Когда Видаль наводил окончательный лоск на сапоги, Мерседес принесла ему кофе и хлеб.
Она невольно задержала взгляд на двух тощих кроликах, лежащих на столе рядом с карманными часами, которые слугам было строжайше запрещено трогать. На кухне все утро сплетничали о том, что Видаль сделал с браконьерами – а ведь они просто старались прокормить семью. Отец и сын. Мерседес взяла с подноса жестяную кружку с кофе и поставила ее рядом с кроликами. Такая жестокость… Слишком много она здесь видела жестокости. Иногда ей казалось, что все это налипло на ее сердце, словно плесень.
– Мерседес!
Когда Видаль звал ее по имени, это всегда звучало угрожающе, хотя он говорил негромко, будто кот, прячущий когти под бархатной шерсткой.
– Приготовь этих кроликов к завтрашнему обеду.
Она взяла их, осмотрела чахлые тушки.
– Слишком мелкие, что с них приготовишь?
Где сейчас те больные девочки, которым несли этих кроликов?
Во дворе какой-то солдат показывал другим, как старик просил пощадить его сына, и с хохотом рассказывал, как Видаль застрелил обоих. Неужели они такие безжалостные от рождения, все эти солдаты, которые рубят, жгут и убивают? Когда-то они были детьми, вот как Офелия. Страшно за нее. Девочка слишком невинна для здешних мест, а мать слабая, не сможет дочку защитить.

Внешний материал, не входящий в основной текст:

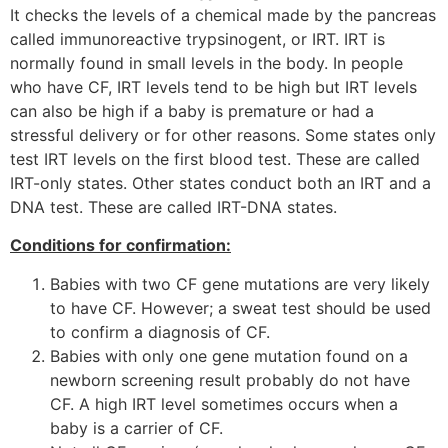
It checks the levels of a chemical made by the pancreas
called immunoreactive trypsinogent, or IRT. IRT is
normally found in small levels in the body. In people
who have CF, IRT levels tend to be high but IRT levels
can also be high if a baby is premature or had a
stressful delivery or for other reasons. Some states only
test IRT levels on the first blood test. These are called
IRT-only states. Other states conduct both an IRT and a
DNA test. These are called IRT-DNA states.
Conditions for confirmation:
Babies with two CF gene mutations are very likely
to have CF. However; a sweat test should be used
to confirm a diagnosis of CF.
Babies with only one gene mutation found on a
newborn screening result probably do not have
CF. A high IRT level sometimes occurs when a
baby is a carrier of CF.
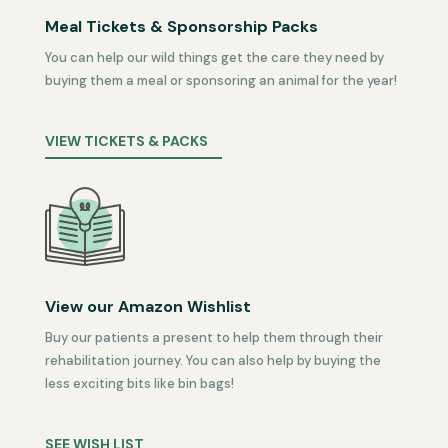
Meal Tickets & Sponsorship Packs
You can help our wild things get the care they need by
buying them a meal or sponsoring an animal for the year!
VIEW TICKETS & PACKS
View our Amazon Wishlist
Buy our patients a present to help them through their
rehabilitation journey. You can also help by buying the
less exciting bits like bin bags!
SEE WISH LIST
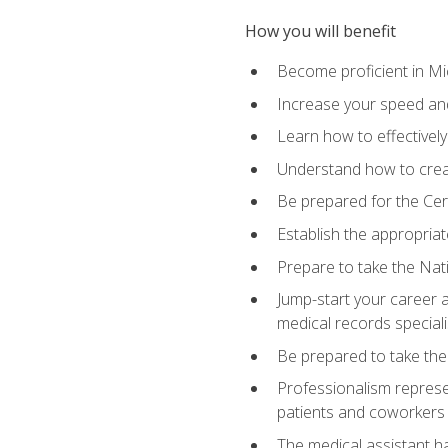
How you will benefit
Become proficient in Mic
Increase your speed and
Learn how to effectively
Understand how to creat
Be prepared for the Cert
Establish the appropriat
Prepare to take the Nat
Jump-start your career a
medical records speciali
Be prepared to take the
Professionalism represen
patients and coworkers
The medical assistant has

Она из тех женщин, что ищут силы в мужчинах, а не в собственной душе.
– Ну что ж, – сказал Видаль. – Тогда потуши их, и с окорочков мясо в дело пойдет.
– Слушаю, сеньор.
Мерседес заставила себя смотреть ему в глаза.

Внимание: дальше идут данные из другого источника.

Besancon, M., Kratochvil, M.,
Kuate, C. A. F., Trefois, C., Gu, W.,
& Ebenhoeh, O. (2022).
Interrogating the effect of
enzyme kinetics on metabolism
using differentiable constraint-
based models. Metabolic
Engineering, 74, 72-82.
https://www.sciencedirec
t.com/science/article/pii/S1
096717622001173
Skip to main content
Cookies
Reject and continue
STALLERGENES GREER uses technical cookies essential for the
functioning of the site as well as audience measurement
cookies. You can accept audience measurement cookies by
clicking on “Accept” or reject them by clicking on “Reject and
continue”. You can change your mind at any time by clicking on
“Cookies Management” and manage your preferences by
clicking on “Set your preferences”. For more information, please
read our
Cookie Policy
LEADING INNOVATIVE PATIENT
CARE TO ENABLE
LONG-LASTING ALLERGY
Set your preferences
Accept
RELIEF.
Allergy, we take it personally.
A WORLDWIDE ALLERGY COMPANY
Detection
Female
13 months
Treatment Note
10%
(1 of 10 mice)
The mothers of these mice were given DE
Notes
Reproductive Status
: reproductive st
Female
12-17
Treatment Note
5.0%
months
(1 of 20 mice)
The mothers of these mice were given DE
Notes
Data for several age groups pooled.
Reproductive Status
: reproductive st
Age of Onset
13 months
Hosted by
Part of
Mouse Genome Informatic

Она не опустила взгляда, когда Видаль встал, хоть и боялась, что он увидит ненависть в ее глазах. Но отведенный взгляд он примет за признак вины и страха, а это намного опасней. Вина разбудит в нем подозрения, а почуяв страх, он войдет во вкус.

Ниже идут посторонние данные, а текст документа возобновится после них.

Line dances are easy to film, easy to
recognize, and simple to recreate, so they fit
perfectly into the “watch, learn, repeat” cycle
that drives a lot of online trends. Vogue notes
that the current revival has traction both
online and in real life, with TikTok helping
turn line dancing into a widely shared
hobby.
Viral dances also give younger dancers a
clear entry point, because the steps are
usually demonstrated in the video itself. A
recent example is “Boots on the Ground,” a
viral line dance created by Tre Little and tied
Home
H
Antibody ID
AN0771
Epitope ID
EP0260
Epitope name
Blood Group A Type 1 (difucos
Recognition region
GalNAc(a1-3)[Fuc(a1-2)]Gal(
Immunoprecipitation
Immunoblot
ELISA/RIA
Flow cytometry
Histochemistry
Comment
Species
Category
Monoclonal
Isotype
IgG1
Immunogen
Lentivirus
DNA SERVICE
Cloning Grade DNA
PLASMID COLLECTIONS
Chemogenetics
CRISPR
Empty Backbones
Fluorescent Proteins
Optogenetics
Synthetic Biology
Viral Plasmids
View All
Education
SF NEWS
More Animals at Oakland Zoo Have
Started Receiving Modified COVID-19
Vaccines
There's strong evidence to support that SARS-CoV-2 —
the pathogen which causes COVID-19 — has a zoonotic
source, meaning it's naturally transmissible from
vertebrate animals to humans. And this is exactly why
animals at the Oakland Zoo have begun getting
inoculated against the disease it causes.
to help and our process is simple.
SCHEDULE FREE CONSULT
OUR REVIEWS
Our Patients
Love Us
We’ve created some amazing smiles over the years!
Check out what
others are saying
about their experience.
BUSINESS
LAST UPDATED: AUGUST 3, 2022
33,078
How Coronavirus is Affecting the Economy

– Кофе пережженный. – Видаль всегда норовил встать к ней вплотную. – Сама попробуй!
Мерседес взяла черную жестяную кружку левой рукой – в правой она держала кроликов. Мертвые зверьки. Скоро и ты, Мерседес, будешь такой же мертвой, шепнуло сердце. Если станешь и дальше делать то, что делаешь.
Видаль наблюдал за ней.
– Мерседес, ты должна проверять такие вещи. Ты же домоправительница.
Он положил ей на плечо руку, такую гладкую и чистую. Потом повел ладонью вниз по ее рукаву. Мерседес хотелось, чтобы платье было более плотным. Сквозь заношенную ткань она чувствовала его пальцы.
– Как пожелаете, сеньор.
Видаль был охоч до женщин, хоть и не скрывал, что ни в грош их не ставит. Мерседес удивлялась, как это мама Офелии не замечает презрения в его глазах, когда он ее обнимает.
Видаль не окликнул ее, когда она выходила из комнаты, но его взгляд колол спину, будто нож приставили между лопаток.
Мерседес отнесла кроликов на кухню и сказала кухарке Мариане, что капитан пожаловался на кофе.
– Избалованный мальчишка, вот он кто! – сказала Мариана.
Другие служанки покатились со смеху. Роза, Эмилия, Валерия… У них не было причин бояться капитана – они его почти никогда не видели. И не хотели видеть, что творят капитан и его люди. Если бы Мерседес могла быть такой же слепой… Хотя, может, немолодые служанки просто навидались за свою жизнь всякого и им уже все равно.
– К обеду нужна еще курица и говядина.
Мерседес набрала два ведра горячей воды, которую заранее вскипятили служанки. Мать Офелии велела приготовить ванну.
– Еще курицу и говядину? – передразнила Мариана. – Где мы их возьмем?
Кухарка была родом из ближайшей деревни. У нее два сына служили в армии.
– Мужчины хотят воевать, – часто приговаривала она. – Такими уж они рождаются.
Им не важно, за что воевать. А женщины как же?